When you GET this your browser is automatically redirected with an HTTP 302 to:

http://alcme.oclc.org/laf/servlet/OAIHandler?
verb=GetRecord&metadataPrefix=oai_dc&identifier=n79-7035

which you’ll notice is a OAI-PMH request to fetch a DublinCore record with the identifier n79-7035:

<oai_dc:dc
  xmlns:oai_dc="http://www.openarchives.org/OAI/2.0/oai_dc/"
  xmlns:xsi="http://www.w3.org/2001/XMLSchema-instance"
  xmlns:dc="http://purl.org/dc/elements/1.1/"
  xsi:schemaLocation="http://www.openarchives.org/OAI/2.0/oai_dc/
    http://openarchives.org/OAI/2.0/oai_dc.xsd">
  <dc:creator xmlns:rdf="http://www.w3.org/1999/02/22-rdf-syntax-ns#">
    Borges, Jorge Luis,--1899-
  </dc:creator>
  <dc:description xmlns:rdf="http://www.w3.org/1999/02/22-rdf-syntax-ns#">
    SuaÌrezLynch, B.--nnnc
  </dc:description>
</oai_dc:dc>

So now we know who this identifier is for, and the established heading for the individual. But it gets better (or worse depending on your perspective). Since this is an OAI-PMH server you can issue a ListMetadataFormats request to see what other flavors this record might be available in. If you do you’ll find out that this record is also available as marcxml in all its unholy glory (if you follow that link your browser will use a stylesheet to turn the raw xml into something a bit more presentable). Putting aside my snideness about MARC for a moment, this is a lot of useful data being made available.

You can also search the name authority file and get relevant PURLs via a SOAP/REST service.
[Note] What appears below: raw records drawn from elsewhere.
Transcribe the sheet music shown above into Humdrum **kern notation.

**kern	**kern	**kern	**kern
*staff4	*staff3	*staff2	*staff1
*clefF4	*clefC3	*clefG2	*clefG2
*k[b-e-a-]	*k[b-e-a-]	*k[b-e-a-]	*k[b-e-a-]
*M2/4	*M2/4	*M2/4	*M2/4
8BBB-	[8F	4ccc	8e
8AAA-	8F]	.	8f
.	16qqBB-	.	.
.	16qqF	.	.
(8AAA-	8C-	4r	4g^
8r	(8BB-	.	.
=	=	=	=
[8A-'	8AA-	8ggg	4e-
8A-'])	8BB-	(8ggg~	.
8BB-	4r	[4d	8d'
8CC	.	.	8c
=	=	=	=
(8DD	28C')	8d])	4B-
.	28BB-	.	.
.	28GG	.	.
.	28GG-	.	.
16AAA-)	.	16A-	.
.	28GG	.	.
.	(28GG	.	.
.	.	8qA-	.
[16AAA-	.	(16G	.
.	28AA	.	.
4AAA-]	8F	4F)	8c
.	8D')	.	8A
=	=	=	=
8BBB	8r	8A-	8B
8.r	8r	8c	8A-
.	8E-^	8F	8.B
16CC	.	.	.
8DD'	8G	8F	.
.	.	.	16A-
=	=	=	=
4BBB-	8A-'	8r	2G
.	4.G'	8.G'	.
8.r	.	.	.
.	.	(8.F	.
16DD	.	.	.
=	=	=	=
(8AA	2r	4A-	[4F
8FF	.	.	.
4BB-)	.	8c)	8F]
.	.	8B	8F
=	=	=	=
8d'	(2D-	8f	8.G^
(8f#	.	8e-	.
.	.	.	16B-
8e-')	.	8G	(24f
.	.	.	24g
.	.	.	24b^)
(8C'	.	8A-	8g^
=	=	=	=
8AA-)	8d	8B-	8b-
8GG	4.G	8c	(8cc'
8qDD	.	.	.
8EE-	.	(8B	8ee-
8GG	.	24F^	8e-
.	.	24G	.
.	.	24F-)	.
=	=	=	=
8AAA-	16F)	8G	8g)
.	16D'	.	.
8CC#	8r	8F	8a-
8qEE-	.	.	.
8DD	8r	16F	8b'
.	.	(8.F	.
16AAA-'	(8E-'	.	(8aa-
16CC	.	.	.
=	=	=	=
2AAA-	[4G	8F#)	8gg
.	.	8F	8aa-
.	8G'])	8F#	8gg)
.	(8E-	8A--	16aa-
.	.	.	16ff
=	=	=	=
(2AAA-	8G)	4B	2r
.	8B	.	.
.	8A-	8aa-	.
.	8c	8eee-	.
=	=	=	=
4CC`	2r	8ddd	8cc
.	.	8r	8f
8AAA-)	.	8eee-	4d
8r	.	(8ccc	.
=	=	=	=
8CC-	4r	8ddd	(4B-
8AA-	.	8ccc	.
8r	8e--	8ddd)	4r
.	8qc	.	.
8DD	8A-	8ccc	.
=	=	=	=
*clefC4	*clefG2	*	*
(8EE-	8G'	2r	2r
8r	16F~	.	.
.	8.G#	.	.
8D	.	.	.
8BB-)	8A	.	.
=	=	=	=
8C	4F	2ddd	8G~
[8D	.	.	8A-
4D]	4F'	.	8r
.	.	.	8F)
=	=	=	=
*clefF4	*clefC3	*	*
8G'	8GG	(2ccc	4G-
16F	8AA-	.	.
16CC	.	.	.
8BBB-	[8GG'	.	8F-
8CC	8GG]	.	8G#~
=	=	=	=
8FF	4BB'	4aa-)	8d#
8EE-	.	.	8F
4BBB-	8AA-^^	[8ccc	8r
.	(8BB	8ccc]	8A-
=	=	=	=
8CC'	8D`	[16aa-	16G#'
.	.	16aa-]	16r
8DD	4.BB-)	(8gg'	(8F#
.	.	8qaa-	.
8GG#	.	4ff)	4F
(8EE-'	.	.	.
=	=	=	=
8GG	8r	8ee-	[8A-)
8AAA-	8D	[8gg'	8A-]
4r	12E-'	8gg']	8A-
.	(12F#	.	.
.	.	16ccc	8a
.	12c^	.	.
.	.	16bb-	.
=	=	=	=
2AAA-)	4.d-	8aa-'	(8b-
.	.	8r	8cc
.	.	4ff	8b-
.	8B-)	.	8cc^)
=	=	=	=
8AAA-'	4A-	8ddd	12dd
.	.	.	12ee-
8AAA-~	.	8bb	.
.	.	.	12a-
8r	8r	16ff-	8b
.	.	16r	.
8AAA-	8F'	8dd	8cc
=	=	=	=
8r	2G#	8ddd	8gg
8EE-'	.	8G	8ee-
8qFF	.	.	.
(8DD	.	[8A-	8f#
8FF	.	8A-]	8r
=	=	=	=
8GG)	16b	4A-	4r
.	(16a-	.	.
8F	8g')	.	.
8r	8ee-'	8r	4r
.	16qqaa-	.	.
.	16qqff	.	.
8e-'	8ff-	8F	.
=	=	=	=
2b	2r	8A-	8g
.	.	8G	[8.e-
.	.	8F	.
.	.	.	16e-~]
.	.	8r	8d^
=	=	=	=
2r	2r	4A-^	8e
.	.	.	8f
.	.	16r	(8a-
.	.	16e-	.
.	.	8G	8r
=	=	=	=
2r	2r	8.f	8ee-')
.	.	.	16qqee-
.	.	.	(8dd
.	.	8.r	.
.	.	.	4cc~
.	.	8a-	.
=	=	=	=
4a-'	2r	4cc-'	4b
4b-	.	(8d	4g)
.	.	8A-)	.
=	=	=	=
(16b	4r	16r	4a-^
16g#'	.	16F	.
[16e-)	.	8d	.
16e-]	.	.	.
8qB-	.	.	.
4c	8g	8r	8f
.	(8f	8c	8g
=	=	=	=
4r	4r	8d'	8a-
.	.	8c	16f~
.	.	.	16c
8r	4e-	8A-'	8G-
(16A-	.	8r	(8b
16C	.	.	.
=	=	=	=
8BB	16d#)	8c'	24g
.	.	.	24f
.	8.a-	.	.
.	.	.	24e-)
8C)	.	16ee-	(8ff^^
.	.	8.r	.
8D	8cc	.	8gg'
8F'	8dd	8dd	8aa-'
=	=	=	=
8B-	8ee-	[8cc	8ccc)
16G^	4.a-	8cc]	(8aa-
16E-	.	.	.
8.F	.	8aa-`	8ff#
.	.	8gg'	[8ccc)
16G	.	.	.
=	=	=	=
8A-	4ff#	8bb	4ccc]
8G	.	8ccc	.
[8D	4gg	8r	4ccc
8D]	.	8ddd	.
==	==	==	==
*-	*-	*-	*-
For example the irc bot panizzi in #code4lib actually has a bit of logic that allows it do lookups in the linked authority file:

06:56 < edsu> @naf borges, jorge
06:56 < panizzi> edsu: [20 matches] [~1] Borges, Jorge Luis, 1899-
                 <http://errol.oclc.org/laf/n79-7035>; [~2] Macedo, Jorge
                 Borges de. <http://errol.oclc.org/laf/n82-149895>; [~3]
                 Borges, Jorge G. (Jorge Guillermo), 1874-1938
                 <http://errol.oclc.org/laf/n90-681877>; [~4] Sua?rez Lynch, B.
                 <http://errol.oclc.org/laf/n82-21644>; [~5] Borges, Jorge
                 Wheliton Miranda <http://errol.oclc.org/laf/n92-76758>; [~6]
                 Canido Borges, Jorge Oscar (3 more messages)

All in all it’s an impressive mix of technology, standards and practice. It is not entirely clear to me how this work relates to the Virtual International Authority File. Perhaps LAF wasn’t considered a good acronym? If you are interested in such things Thom Hickey had a really interesting talk at Access2006 which has audio available.

the beeb and file sharing

Friday, December 22nd, 2006

Recognizing and leveraging the benefits of protocols like bittorrent in “legitimate” media distribution seems like a huge step forward. I guess I have to admit I’m also pretty excited about the prospect of .torrent files for Red Dwarf and Doctor Who episodes. But, still there will be some kind of digital-rights-management built in, so it won’t be totally open.